Kw = 2.09E-14; therefore,
(H^+) = sqrt(2.09E-14)
(H^+) = 1.44E-7 and pH = 6.84
c. You will need to plot.
d. Read the plot you made in c and follow the example I did in part b.I would guess Kw to be about 2.6 or 2.7E-14 at 38C.
I'm sorry but I am still confused.
To answer the remaining questions, we can use the information about the autoionization constant of water, Kw, at different temperatures. Kw represents the equilibrium constant for the reaction when water molecules dissociate into hydronium (H3O+) and hydroxide (OH-) ions.
(b) To find the pH of pure water at 35°C, we need to calculate the concentration of hydronium ions ([H3O+]). Since pure water is neutral, the concentration of hydronium ions is equal to the concentration of hydroxide ions ([OH-]).
We can use the equation Kw = [H3O+][OH-] to find the concentration of hydronium ions. From the given data, at 35°C, Kw = 2.0910^-14. Since [H3O+] = [OH-], we can assume x as the concentration of hydronium ions. Thus,
Kw = (x)(x) = x^2
From this equation, we can solve for x:
x^2 = 2.0910^-14
Taking the square root of both sides, we get:
x = sqrt(2.0910^-14) ≈ 1.447×10^-7
Since the pH is defined as -log[H3O+], the pH of pure water at 35°C is approximately -log(1.447×10^-7) = 6.839.
(c) To estimate Kw at 38°C, we can use the given data to create a plot of ln(Kw) versus 1/T (temperature in Kelvin).

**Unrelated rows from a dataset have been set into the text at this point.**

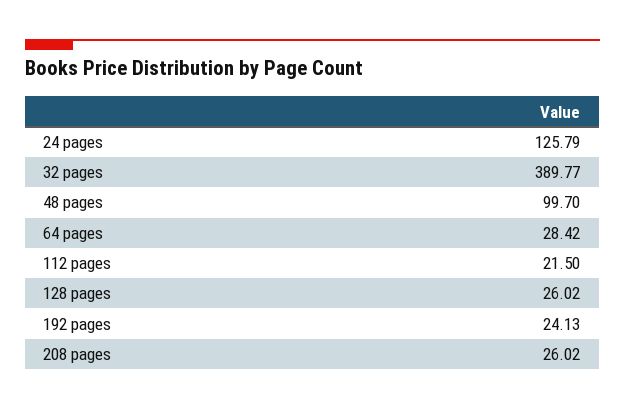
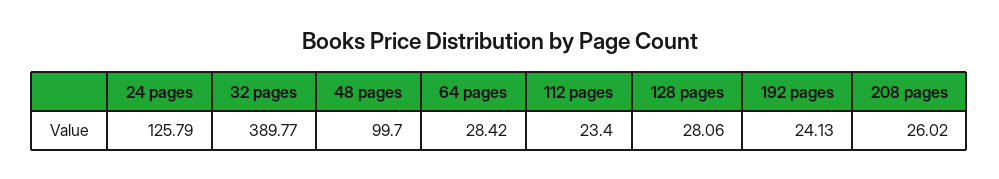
112 pages: 21.5 -> 23.4
128 pages: 26.02 -> 28.06

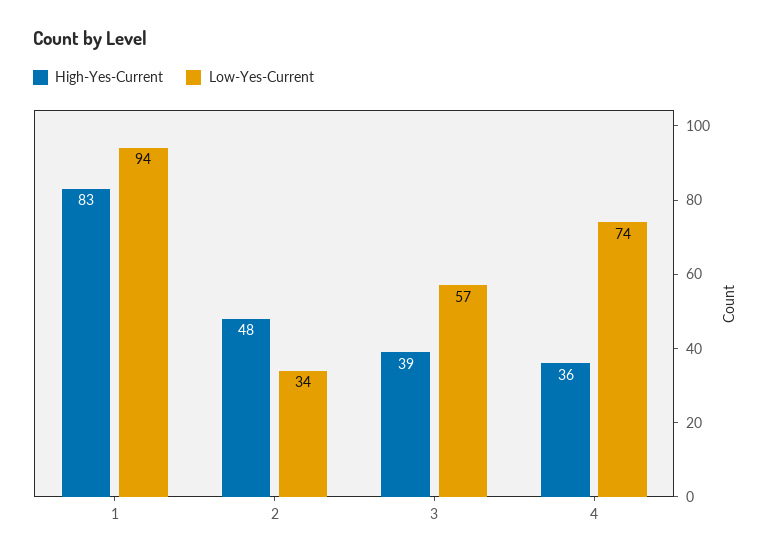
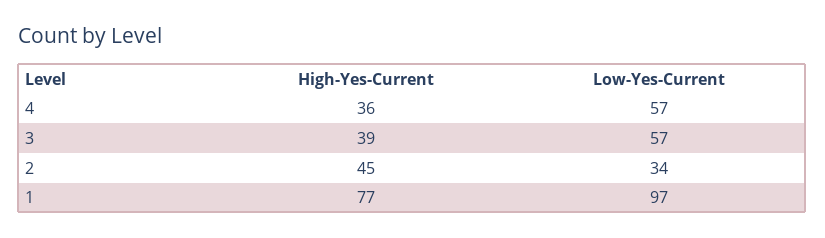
High-Yes-Current, 1: 83 -> 77
Low-Yes-Current, 1: 94 -> 97
High-Yes-Current, 2: 48 -> 45
Low-Yes-Current, 4: 74 -> 57

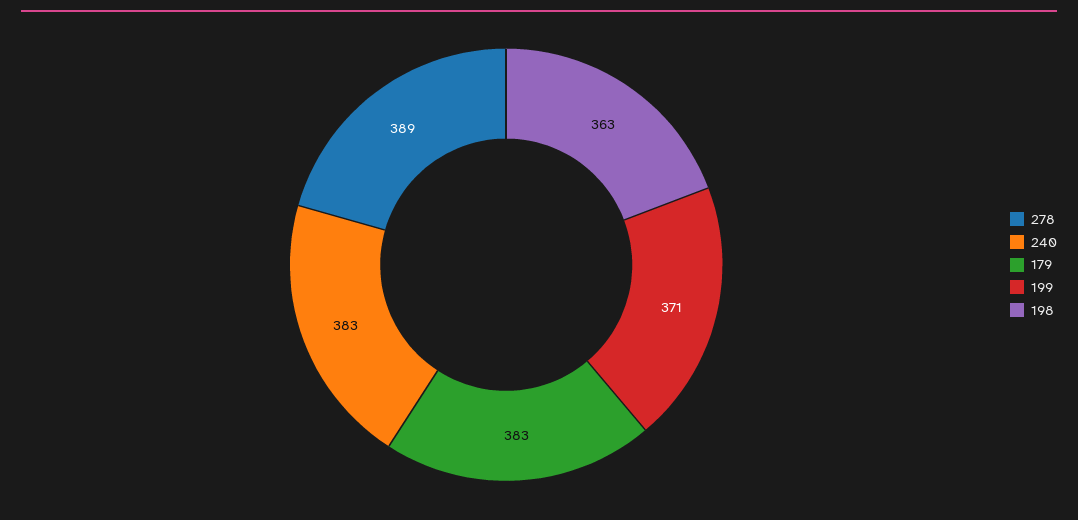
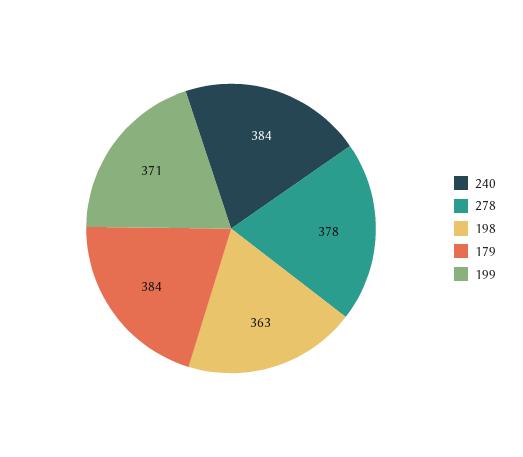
278: 389 -> 378
240: 383 -> 384
179: 383 -> 384

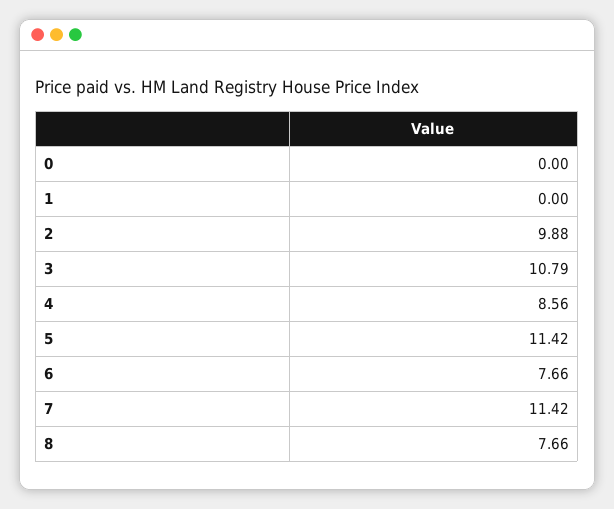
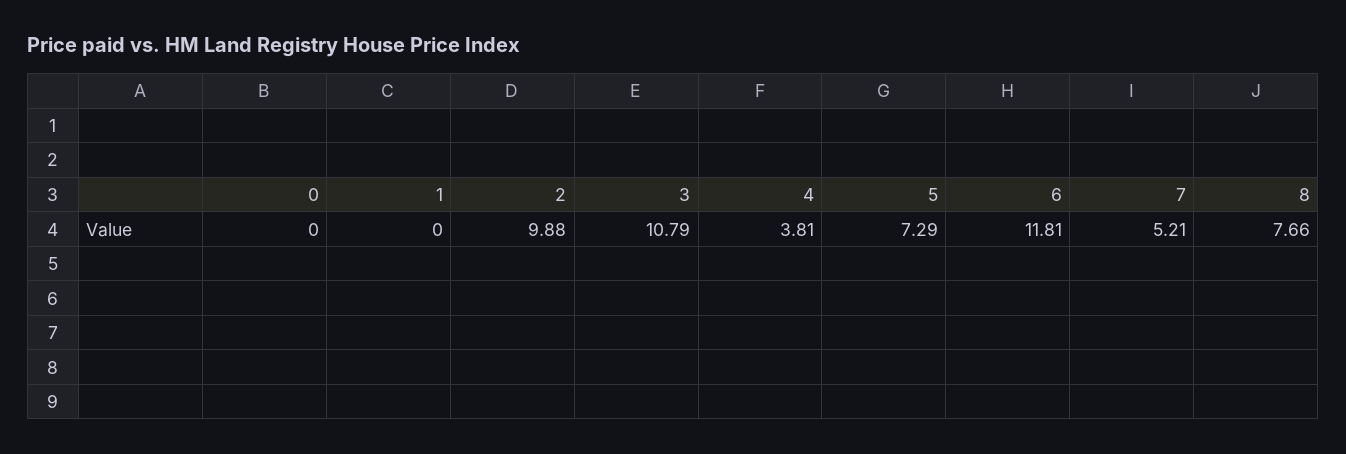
4: 8.56 -> 3.81
5: 11.42 -> 7.29
6: 7.66 -> 11.81
7: 11.42 -> 5.21

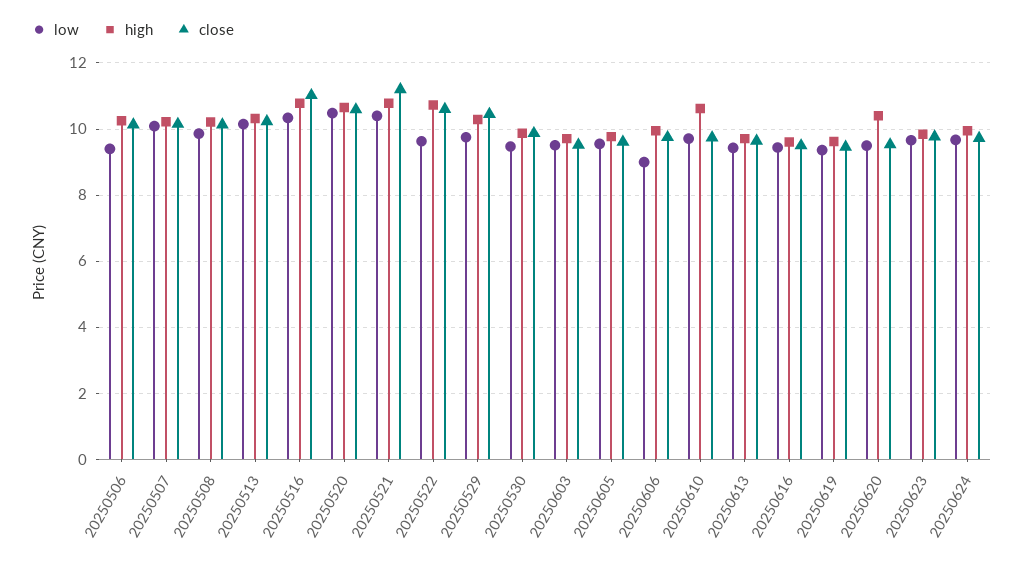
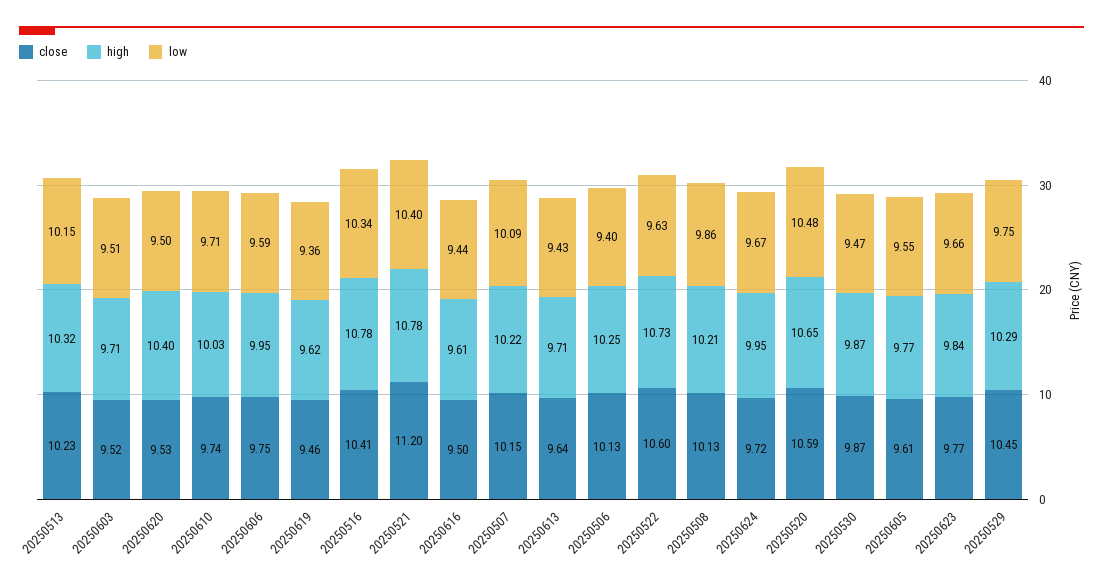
close, 20250516: 11 -> 10.41
low, 20250606: 9 -> 9.59
high, 20250610: 10.6 -> 10.03

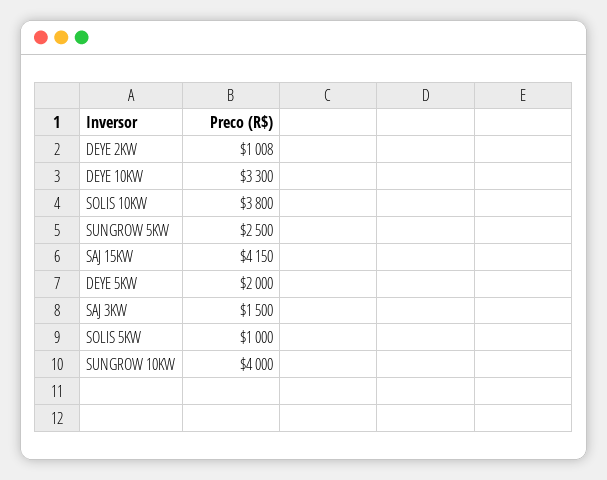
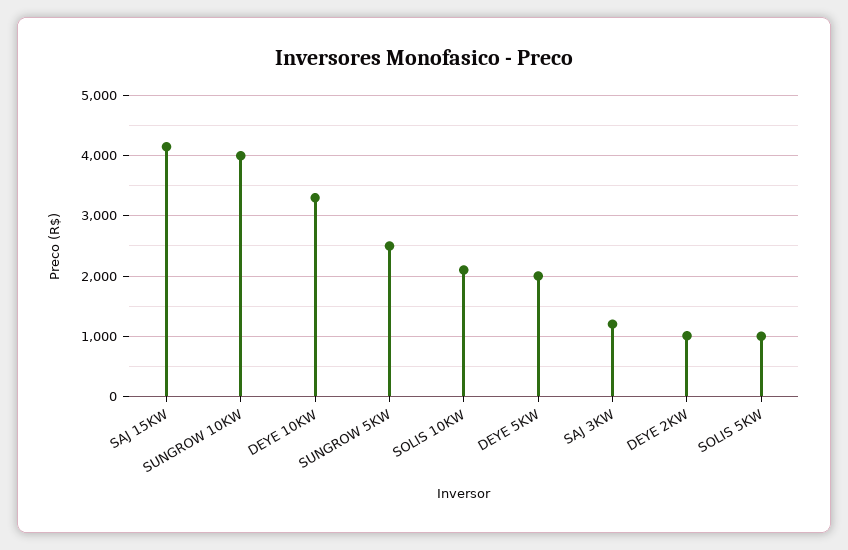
SOLIS 10KW: 3800 -> 2100
SAJ 3KW: 1500 -> 1200

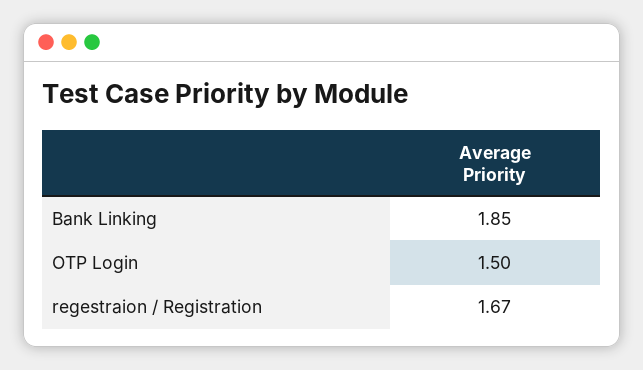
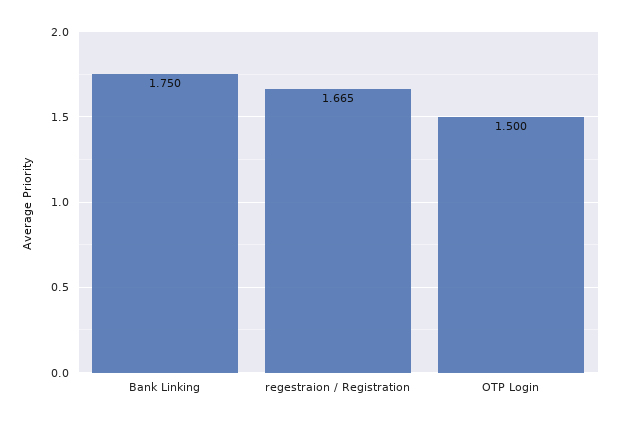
Bank Linking: 1.85 -> 1.75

Using the temperature values provided, we can convert them to Kelvin by adding 273.15:
Temperature (°C) K (Kelvin)
0 273.15
25 298.15
35 308.15
40. 313.15
50. 323.15
Plotting ln(Kw) on the y-axis and 1/T on the x-axis, we can draw a best-fit line or curve. From this plot, we can estimate the value of ln(Kw) at 1/T = 1/311.15 K^-1 (corresponding to 38°C in Kelvin).
Using the calculated value from the plot, we can find Kw by taking the exponential of ln(Kw):
Kw = e^(ln(Kw estimation))
Round the value to three significant figures to provide the estimated value of Kw at 38°C.
(d) The pH of a neutral solution is 7. At 38°C, the pH of a neutral solution is still 7, as it remains neutral regardless of the temperature.
Remember that for (c), you will need to create a plot and estimate the value of Kw at 38°C based on the plot.